Chefs add interest with snacks and drinks with complementary tastes

Chef Jason Hall of Max’s Wine Dive in Atlanta thinks about flavor the way an artist or designer might think of color: he’s always looking for combinations that work well together.

“Flavor is much like color in that it works better when paired with a complementary. When we taste a single flavor, we tend to get fatigued. It becomes dull and lifeless. But when it's paired with another flavor, it has something to contrast with, it becomes more interesting,” said Hall. “Just as a savory dish benefits from a little acid, a salty dish benefits from a little sweet.”

For the bar menu at Max’s, Hall combines the opposing flavors of salty and sweet in PigCorn, a snack made of caramel corn tossed with cayenne, Georgia peanuts and bacon, served in a movie theater-style popcorn bag. Think of the classic combination of chocolate-covered pretzels or the ubiquitous salted caramels, only as a bar snack alongside beer, wine or a cocktail.

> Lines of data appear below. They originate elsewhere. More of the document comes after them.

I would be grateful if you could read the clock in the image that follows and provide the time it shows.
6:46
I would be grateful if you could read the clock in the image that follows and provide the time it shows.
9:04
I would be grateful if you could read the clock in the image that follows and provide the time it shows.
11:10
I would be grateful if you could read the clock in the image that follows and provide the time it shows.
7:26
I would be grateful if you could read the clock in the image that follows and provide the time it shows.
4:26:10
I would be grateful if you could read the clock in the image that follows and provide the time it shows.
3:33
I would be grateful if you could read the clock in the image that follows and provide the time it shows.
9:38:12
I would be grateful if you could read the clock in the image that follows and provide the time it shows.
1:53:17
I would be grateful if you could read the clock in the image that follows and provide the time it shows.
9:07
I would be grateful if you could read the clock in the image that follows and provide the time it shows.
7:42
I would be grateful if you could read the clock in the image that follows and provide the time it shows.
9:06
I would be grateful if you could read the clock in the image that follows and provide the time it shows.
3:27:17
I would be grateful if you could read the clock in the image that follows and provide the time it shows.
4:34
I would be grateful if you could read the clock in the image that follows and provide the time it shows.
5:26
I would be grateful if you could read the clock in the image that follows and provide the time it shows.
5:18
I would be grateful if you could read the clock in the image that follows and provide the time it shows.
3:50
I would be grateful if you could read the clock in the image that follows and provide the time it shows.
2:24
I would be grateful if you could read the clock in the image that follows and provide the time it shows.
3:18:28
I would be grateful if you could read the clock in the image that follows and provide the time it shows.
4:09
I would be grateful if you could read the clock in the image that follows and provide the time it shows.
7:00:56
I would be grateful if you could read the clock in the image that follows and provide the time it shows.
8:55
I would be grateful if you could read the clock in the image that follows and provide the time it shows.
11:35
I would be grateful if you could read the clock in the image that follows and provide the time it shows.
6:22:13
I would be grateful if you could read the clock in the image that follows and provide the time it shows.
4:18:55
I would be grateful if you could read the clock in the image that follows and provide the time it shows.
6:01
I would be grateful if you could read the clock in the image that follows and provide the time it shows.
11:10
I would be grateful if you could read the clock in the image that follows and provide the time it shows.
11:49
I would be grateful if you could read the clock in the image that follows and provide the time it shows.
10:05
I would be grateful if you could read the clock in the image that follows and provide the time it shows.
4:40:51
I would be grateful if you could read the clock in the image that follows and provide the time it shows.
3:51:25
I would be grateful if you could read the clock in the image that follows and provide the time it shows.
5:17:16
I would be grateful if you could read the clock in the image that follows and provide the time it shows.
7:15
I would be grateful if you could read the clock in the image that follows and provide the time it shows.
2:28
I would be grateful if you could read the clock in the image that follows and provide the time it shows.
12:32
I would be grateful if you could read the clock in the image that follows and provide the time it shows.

A number of chefs at independent or small chain restaurants are also innovating with salt and sweet as a way to add interest and increase sales at the bar.
        
At Tamo Bistro & Bar at the Seaport Hotel in Boston, chef Robert Tobin accidentally created the Dirty Martini, a salty and sweet combo of fried blue cheese stuffed olives served with honey harvested from the hotel’s rooftop beehives. Initially, Tobin was just making the fried blue cheese stuffed olives, but after a first taste he thought they were too salty. He tried several variations in cheese, olives and crust, but nothing solved the problem. Then, while making a spicy-and-sweet dip, Tobin tried some honey and knew it was a perfect solution.

Tamo Bistro
Max's Wine Dive's PigCorn. Photo: Emily Cameron



“What is better than warm, sweet honey with a contrast of salt flavor?” said Tobin.  “It all becomes balanced, but the salt brings out the sweetness of the honey and vice versa; the savory flavor of the olives is enhanced by the honey.”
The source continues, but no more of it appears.